• Your goal
Every entry below must be retyped exactly, and the pictures must be left out.

• Design files in plain text
<<<<

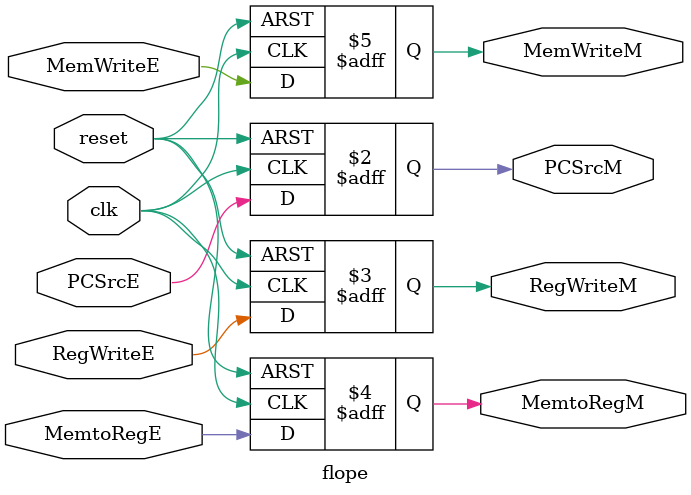
<source format=v>
module flope(
	clk,
	reset,
	PCSrcE,
	RegWriteE,
	MemtoRegE,
	MemWriteE,
	PCSrcM,
	RegWriteM,
	MemtoRegM,
	MemWriteM,
);
	input wire clk;
	input wire reset;
	input wire PCSrcE;
	input wire RegWriteE;
	input wire MemtoRegE;
	input wire MemWriteE;
	output reg PCSrcM;
	output reg RegWriteM;
	output reg MemtoRegM;
	output reg MemWriteM;
	
	always @ (posedge clk or posedge reset)
	begin
		if (reset)
		begin
			PCSrcM <= 0;
			RegWriteM <= 0;
			MemtoRegM <= 0;
			MemWriteM <= 0;
		end
		else
		begin
			PCSrcM <= PCSrcE;
			RegWriteM <= RegWriteE;
			MemtoRegM <= MemtoRegE;
			MemWriteM <= MemWriteE;
		end
	end

endmodule

</source>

>>>>

• Exercise answer
<source format=v>
module flope(
	clk,
	reset,
	PCSrcE,
	RegWriteE,
	MemtoRegE,
	MemWriteE,
	PCSrcM,
	RegWriteM,
	MemtoRegM,
	MemWriteM,
);
	input wire clk;
	input wire reset;
	input wire PCSrcE;
	input wire RegWriteE;
	input wire MemtoRegE;
	input wire MemWriteE;
	output reg PCSrcM;
	output reg RegWriteM;
	output reg MemtoRegM;
	output reg MemWriteM;
	
	always @ (posedge clk or posedge reset)
	begin
		if (reset)
		begin
			PCSrcM <= 0;
			RegWriteM <= 0;
			MemtoRegM <= 0;
			MemWriteM <= 0;
		end
		else
		begin
			PCSrcM <= PCSrcE;
			RegWriteM <= RegWriteE;
			MemtoRegM <= MemtoRegE;
			MemWriteM <= MemWriteE;
		end
	end

endmodule

</source>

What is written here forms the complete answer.